There is the intention to transfer the AIU European culture to countries that has no cultural similarities; such as South Africa Israel, Australia, Japan, and Canada. In countries that are in the European continent, they tend to share the same cultural background. Thus, little effort needs to be put in place in these countries unlike in countries that operates very different culture and pattern of transmitting marketing and business transactions. To buttress this argument Ulijn et al (2000), illustrated that, “when a multinational firm, such as Philips, operates in the United States, it is accepted almost as a U.
S. firm since it is loosely related to the individualistic U. S. society where interaction is explicit, low context, and monochromic. On the other hand, to be successful in Japan, Philips should behaves as a Japanese firm, where national culture and corporate culture overlap in a tight, collectivistic society where interaction is implicit, high context, and polychromic”. The above illustration shows that every country has its own cultural characteristics and variables that would compact with the environment in which business operation is done.
In addition, there is the consideration that needs to be made on regulations and rules emanating from government. Different countries governments have their regulations and rules on how business is to operate in their country. Thus, as AIU expands its fast food business base to South Africa, it needs to put into consideration on how to make sure that this regulation does not hamper its move to franchise its business in Africa. National culture is a great reckoning force, which the AIU organizations need to greatly imbibed in. The need on maintaining the European culture should be deemphasized, in its bid to operate in South Africa.
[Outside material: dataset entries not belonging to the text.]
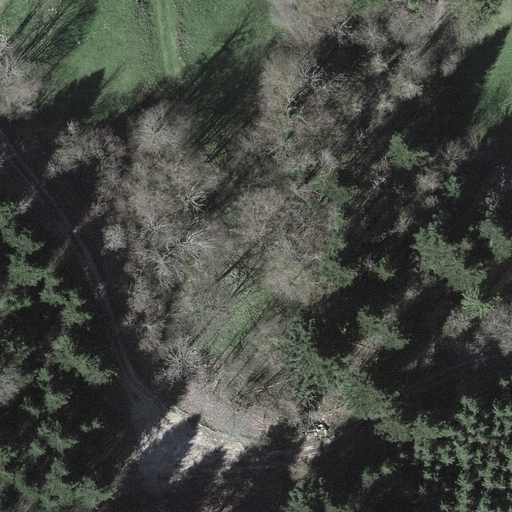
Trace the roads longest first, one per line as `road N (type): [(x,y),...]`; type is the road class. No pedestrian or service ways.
road 1 (track): [(0,136),(92,269),(140,397),(194,440),(228,453),(297,456),(398,393),(511,352)]
road 2 (track): [(158,0),(220,347)]
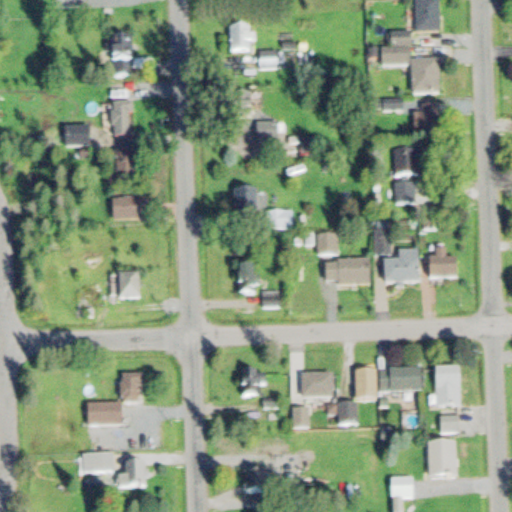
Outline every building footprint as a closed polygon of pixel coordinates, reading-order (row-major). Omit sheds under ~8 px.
[(443,36),(443,4),(421,4),(421,36),(443,36)] [(235,28),(235,56),(257,56),(257,28),(235,28)] [(414,37),(396,37),(396,53),(379,52),(378,66),(413,68),(414,37)] [(119,42),(120,76),(138,76),(136,42),(119,42)] [(283,54),(265,55),(266,71),(283,71),(283,54)] [(443,65),(417,65),(417,99),(443,99),(443,65)] [(238,101),(241,120),(255,118),(252,99),(238,101)] [(136,105),(120,105),(120,140),(136,140),(136,105)] [(388,105),(388,114),(407,114),(407,105),(388,105)] [(419,138),(443,138),(443,111),(427,111),(427,120),(419,120),(419,138)] [(263,127),(263,146),(283,146),(283,127),(263,127)] [(95,128),(74,128),(74,146),(95,146),(95,128)] [(320,143),(311,142),(310,150),(320,151),(320,143)] [(401,182),(428,182),(428,156),(401,156),(401,182)] [(143,158),(123,158),(123,181),(143,181),(143,158)] [(400,210),(419,210),(419,190),(400,190),(400,210)] [(240,220),(262,220),(262,193),(240,193),(240,220)] [(142,224),(142,204),(118,204),(118,224),(142,224)] [(276,215),(276,230),(297,230),(298,216),(276,215)] [(381,259),(392,259),(392,236),(381,236),(381,259)] [(342,260),(342,240),(323,240),(323,260),(342,260)] [(421,287),(422,256),(403,256),(403,266),(389,266),(388,286),(421,287)] [(449,264),(449,257),(437,256),(436,284),(461,284),(461,264),(449,264)] [(331,288),(373,288),(373,265),(330,266),(331,288)] [(254,274),(241,274),(242,300),(255,299),(254,274)] [(125,278),(125,304),(144,304),(144,278),(125,278)] [(268,310),(281,310),(281,297),(268,297),(268,310)] [(463,371),(441,371),(441,410),(464,410),(463,371)] [(425,375),(386,375),(386,396),(425,396),(425,375)] [(244,394),(259,403),(270,384),(256,376),(244,394)] [(363,402),(381,402),(381,376),(363,376),(363,402)] [(337,379),(308,379),(308,401),(337,401),(337,379)] [(144,381),(128,381),(128,407),(144,407),(144,381)] [(284,413),(283,404),(270,406),(272,415),(284,413)] [(128,407),(98,407),(98,427),(128,427),(128,407)] [(347,408),(347,427),(363,427),(363,408),(347,408)] [(313,412),(299,413),(300,431),(314,430),(313,412)] [(460,479),(460,446),(435,446),(435,479),(460,479)] [(117,475),(117,457),(90,457),(90,475),(117,475)] [(132,480),(124,482),(126,494),(151,490),(147,467),(131,470),(132,480)] [(251,476),(250,496),(271,497),(271,477),(251,476)] [(399,484),(399,498),(416,498),(416,484),(399,484)] [(306,503),(307,490),(294,489),(293,502),(306,503)]
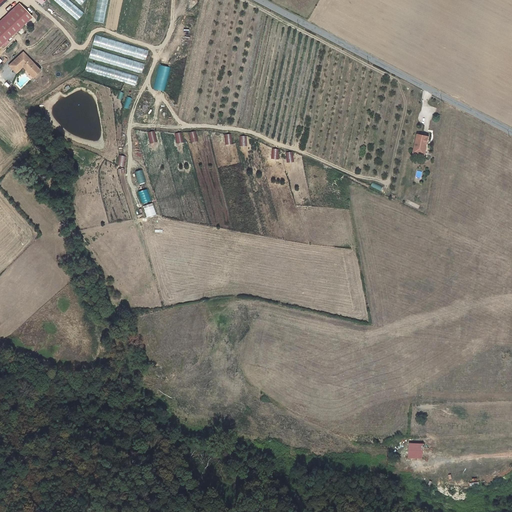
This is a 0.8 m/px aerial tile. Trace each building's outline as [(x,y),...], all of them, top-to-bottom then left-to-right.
[(69,0),(53,0),(77,20),(84,12),(69,0)] [(19,4),(0,21),(0,46),(31,17),(19,4)] [(148,50),(95,35),(94,40),(98,41),(97,46),(146,59),(148,50)] [(88,59),(142,72),(144,62),(91,49),(88,59)] [(23,52),(12,62),(18,70),(22,67),(23,66),(24,67),(23,68),(30,75),(37,69),(23,52)] [(18,70),(12,62),(9,65),(15,73),(18,70)] [(135,85),(138,76),(87,62),(84,71),(135,85)] [(154,89),(164,91),(169,66),(158,64),(154,89)] [(40,72),(37,69),(30,75),(32,78),(40,72)] [(150,144),(158,141),(155,130),(147,133),(150,144)] [(191,142),(198,141),(196,131),(189,133),(191,142)] [(414,153),(423,155),(425,145),(427,146),(429,137),(418,135),(414,153)] [(423,458),(423,443),(408,443),(408,458),(423,458)]
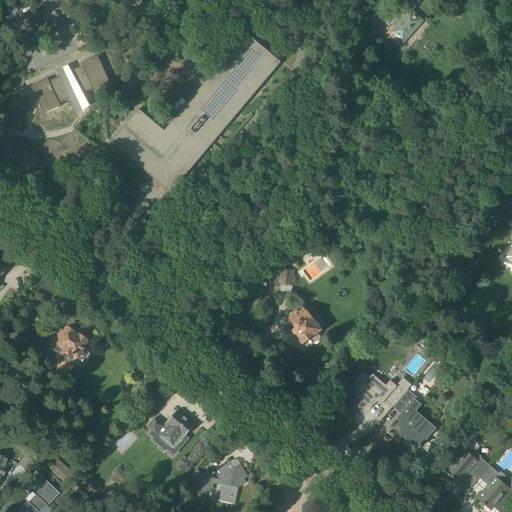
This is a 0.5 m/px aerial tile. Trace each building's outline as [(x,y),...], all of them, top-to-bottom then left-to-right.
[(403,13),(391,26),(393,28),(389,33),(403,45),(424,21),(413,11),(423,0),(405,0),(405,2),(410,6),(408,8),(403,14),(403,13)] [(225,129),(281,63),(247,34),(205,84),(206,85),(166,132),(165,131),(139,109),(110,142),(171,193),(206,152),(205,151),(224,128),(225,129)] [(110,84),(97,56),(80,64),(81,67),(48,82),(47,79),(30,87),(43,114),(60,107),(59,104),(69,99),(73,108),(85,102),(81,94),(92,89),(93,92),(110,84)] [(509,190),(497,196),(504,209),(511,205),(511,196),(511,186),(508,188),(509,190)] [(314,248),(309,241),(294,251),(297,255),(294,254),(289,265),(295,268),(299,258),(300,259),(314,248)] [(511,247),(503,258),(511,265),(511,247)] [(293,286),(294,270),(281,269),(280,279),(280,285),(293,286)] [(298,327),(292,332),(297,339),(296,341),(299,345),(301,344),(303,347),(311,341),(313,345),(321,339),(318,335),(324,331),(315,320),(316,319),(310,312),(309,313),(303,305),(289,315),(298,327)] [(405,324),(399,330),(405,334),(410,329),(405,324)] [(53,342),(50,348),(55,351),(53,356),(59,360),(55,367),(68,375),(79,358),(83,361),(89,351),(85,348),(89,341),(80,336),(81,334),(81,332),(78,330),(76,331),(75,333),(68,328),(67,330),(65,329),(64,331),(63,331),(61,333),(59,332),(55,339),(60,341),(57,345),(53,342)] [(412,336),(416,340),(420,335),(416,331),(412,336)] [(0,356),(8,347),(3,343),(0,346),(0,356)] [(438,351),(434,347),(429,352),(433,356),(438,351)] [(393,407),(407,390),(411,385),(404,379),(397,388),(390,382),(385,387),(372,375),(368,379),(363,374),(349,390),(366,405),(373,398),(381,405),(384,400),(393,407)] [(407,390),(393,407),(401,414),(397,419),(405,425),(399,433),(416,448),(433,428),(415,412),(421,405),(415,400),(417,398),(407,390)] [(185,437),(194,427),(176,412),(168,422),(170,424),(167,428),(155,418),(147,427),(156,435),(160,431),(162,434),(160,436),(172,447),(183,435),(185,437)] [(471,456),(479,447),(475,440),(465,451),(464,450),(446,471),(459,483),(470,470),(479,478),(490,466),(480,458),(477,461),(471,456)] [(26,473),(34,464),(25,456),(17,465),(26,473)] [(235,468),(233,467),(233,466),(231,462),(226,465),(226,469),(222,471),(221,475),(217,477),(219,480),(205,477),(197,470),(188,481),(203,495),(213,488),(213,484),(222,486),(219,500),(235,504),(238,488),(246,483),(244,479),(244,476),(242,472),(242,469),(240,464),(236,467),(235,468)] [(125,471),(120,466),(114,472),(119,477),(125,471)] [(499,474),(490,466),(479,478),(488,486),(478,499),(483,503),(482,505),(484,506),(491,511),(499,511),(502,510),(503,509),(505,507),(506,506),(508,504),(509,502),(510,500),(511,497),(507,493),(510,490),(510,489),(511,486),(511,478),(510,478),(509,478),(508,478),(507,478),(501,473),(499,474)] [(41,511),(52,501),(59,494),(35,472),(28,479),(21,488),(31,497),(18,511),(19,511),(41,511)]
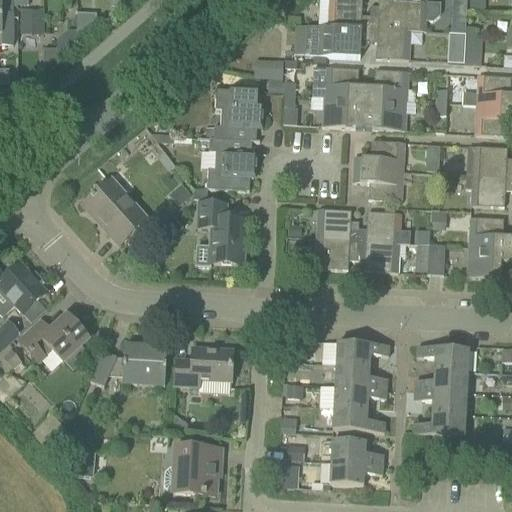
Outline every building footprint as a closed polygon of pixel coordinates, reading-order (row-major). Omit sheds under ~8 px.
[(369,32),(369,19),(361,19),(362,3),(320,0),(318,30),(327,30),(369,32)] [(451,0),(451,19),(466,20),(466,18),(466,0),(451,0)] [(470,0),(470,14),(484,15),(484,0),(470,0)] [(369,19),(369,32),(409,35),(425,36),(426,25),(433,25),(439,20),(440,7),(378,4),(378,20),(369,19)] [(0,5),(0,49),(2,49),(1,43),(12,43),(12,15),(1,15),(1,5),(0,5)] [(42,13),(20,13),(20,36),(42,36),(42,13)] [(76,34),(75,43),(94,26),(95,17),(76,16),(76,34)] [(301,20),(288,20),(288,28),(300,29),(301,20)] [(368,45),(369,32),(327,30),(318,30),(306,29),(306,41),(311,41),(310,59),(359,61),(360,50),(365,50),(368,45)] [(475,31),(465,31),(465,37),(465,41),(474,42),(474,41),(475,31)] [(369,32),(368,45),(376,46),(375,62),(408,64),(409,35),(369,32)] [(57,59),(75,43),(76,34),(67,34),(57,43),(57,59)] [(449,36),(448,66),(463,66),(465,41),(465,37),(454,36),(449,36)] [(479,69),(480,41),(474,41),(474,42),(465,41),(463,66),(463,69),(479,69)] [(253,83),(281,84),(282,65),(254,64),(253,83)] [(323,102),(365,104),(365,91),(357,91),(358,74),(325,72),(323,102)] [(374,92),(365,91),(365,104),(406,106),(408,77),(374,75),(374,92)] [(477,110),(511,112),(511,99),(510,99),(511,83),(479,81),(478,97),(462,96),(462,109),(477,110)] [(293,100),(294,87),(285,86),(284,100),(293,100)] [(283,88),(268,87),(268,96),(283,97),(283,88)] [(213,143),(245,145),(248,145),(248,133),(255,133),(255,132),(261,132),(262,108),(257,108),(257,96),(215,93),(214,113),(221,113),(220,131),(214,131),(213,143)] [(446,109),(447,96),(438,95),(437,108),(446,109)] [(292,112),(293,100),(284,100),(283,112),(292,112)] [(322,131),(363,133),(365,104),(323,102),(322,131)] [(363,133),(404,136),(406,106),(365,104),(363,133)] [(445,121),(446,109),(437,108),(436,120),(445,121)] [(511,112),(477,110),(474,140),(507,142),(508,125),(511,125),(511,112)] [(156,145),(172,147),(172,139),(151,138),(156,145)] [(205,193),(228,194),(248,195),(250,158),(244,157),(245,145),(213,143),(208,143),(207,155),(214,155),(213,173),(206,173),(205,193)] [(353,173),(402,176),(403,164),(404,147),(371,145),(370,162),(353,161),(353,173)] [(466,151),(465,166),(473,167),(472,181),(511,183),(511,163),(506,164),(506,153),(473,151),(466,151)] [(425,164),(424,175),(438,176),(439,165),(428,164),(425,164)] [(400,206),(402,176),(353,173),(352,187),(368,188),(367,204),(400,206)] [(504,195),(511,195),(511,183),(472,181),(464,180),(463,194),(471,194),(470,210),(503,212),(504,195)] [(147,223),(124,198),(110,183),(82,208),(96,224),(99,222),(109,233),(106,235),(118,249),(133,235),(147,223)] [(182,188),(170,198),(180,210),(192,199),(182,188)] [(192,201),(206,202),(207,194),(193,193),(192,201)] [(245,224),(225,223),(226,209),(198,207),(197,230),(210,231),(209,250),(196,249),(195,270),(211,271),(211,267),(242,269),(245,224)] [(350,216),(317,214),(315,243),(356,246),(357,233),(358,226),(349,225),(350,216)] [(356,246),(397,249),(409,249),(410,235),(398,235),(399,219),(367,217),(366,233),(357,233),(356,246)] [(430,220),(429,232),(443,233),(444,221),(430,220)] [(470,223),(468,252),(509,254),(510,242),(502,241),(503,225),(470,223)] [(287,243),(301,243),(301,231),(288,230),(287,243)] [(161,256),(170,248),(157,233),(148,241),(161,256)] [(415,249),(427,250),(427,249),(429,249),(429,236),(416,235),(415,249)] [(300,263),(301,243),(287,243),(286,262),(300,263)] [(347,265),(355,265),(356,246),(315,243),(314,273),(346,275),(347,265)] [(396,278),(397,249),(356,246),(355,265),(364,266),(363,276),(396,278)] [(415,249),(414,275),(427,276),(427,250),(415,249)] [(443,279),(444,250),(429,249),(427,249),(427,250),(427,276),(427,278),(443,279)] [(467,282),(484,282),(499,283),(500,266),(509,266),(509,254),(468,252),(467,282)] [(21,319),(31,310),(46,297),(19,267),(3,281),(0,277),(0,319),(13,309),(21,319)] [(40,324),(25,338),(17,345),(37,367),(51,354),(62,365),(87,342),(66,319),(50,335),(40,324)] [(0,351),(4,348),(18,335),(7,324),(0,330),(0,351)] [(301,357),(302,346),(285,345),(284,356),(301,357)] [(335,347),(333,370),(368,372),(369,360),(386,361),(387,351),(335,347)] [(8,353),(4,348),(0,351),(0,360),(12,374),(21,365),(9,352),(8,353)] [(106,380),(120,381),(120,387),(163,389),(164,371),(165,351),(122,349),(121,367),(112,367),(114,361),(101,355),(88,384),(102,390),(106,380)] [(197,384),(209,385),(229,386),(231,355),(191,353),(190,364),(174,363),(172,389),(197,391),(197,384)] [(432,376),(465,377),(466,355),(415,353),(414,364),(433,364),(432,376)] [(503,368),(511,367),(511,353),(503,354),(503,368)] [(332,391),(384,395),(385,384),(367,383),(368,372),(333,370),(332,391)] [(413,386),(413,396),(464,399),(465,377),(432,376),(432,387),(413,386)] [(302,403),(303,390),(288,389),(287,402),(302,403)] [(331,413),(365,415),(366,404),(384,405),(384,395),(332,391),(331,413)] [(464,399),(413,396),(412,406),(431,407),(430,419),(463,420),(464,399)] [(511,400),(502,401),(502,413),(511,413),(511,400)] [(365,427),(365,415),(331,413),(329,436),(382,439),(382,428),(365,427)] [(462,442),(463,420),(430,419),(429,430),(411,429),(410,440),(462,442)] [(31,438),(54,463),(60,457),(67,437),(51,420),(31,438)] [(293,436),(293,422),(282,422),(281,436),(293,436)] [(182,440),(189,431),(181,424),(174,433),(182,440)] [(511,448),(511,432),(502,432),(501,448),(511,448)] [(328,467),(380,470),(380,460),(363,459),(363,447),(329,445),(328,467)] [(286,450),(285,463),(298,464),(299,451),(286,450)] [(421,453),(422,471),(451,469),(450,451),(421,453)] [(168,496),(171,496),(171,498),(214,500),(215,474),(218,474),(219,455),(174,452),(173,471),(169,471),(163,476),(163,490),(168,496)] [(380,470),(328,467),(327,489),(360,491),(361,479),(379,480),(380,470)] [(278,492),(298,492),(298,480),(279,480),(278,492)]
To make this national corporate culture to be retain and be in conformity with the cultural pattern of the South African, every new staff should be adequately orientated on the existing cultures they are recruited. , and it is expected they keep to this culture. As the organization’s activities are built round the national culture, this is reflected in the management style, relationship between staff and management, selection of partners. Corporate identity is an important factor to enable an organization competes favorably in an industry.
“Based on this notion the effective management of an organization’s identity result in the acquisition of a favorable corporate image and, over time, of a favorable corporate reputation which leads an organization’s key stakeholders and stakeholder groups to be favorably disposed towards it” (Balmer & Wilson, 1998). According to Balmer (1997), cited in Balmer & Wilson (1998), an important pre-requisite for a corporate reputation to contribute to business survival and success is that it offers a distinct advantage in relation to the organization’s external environment”.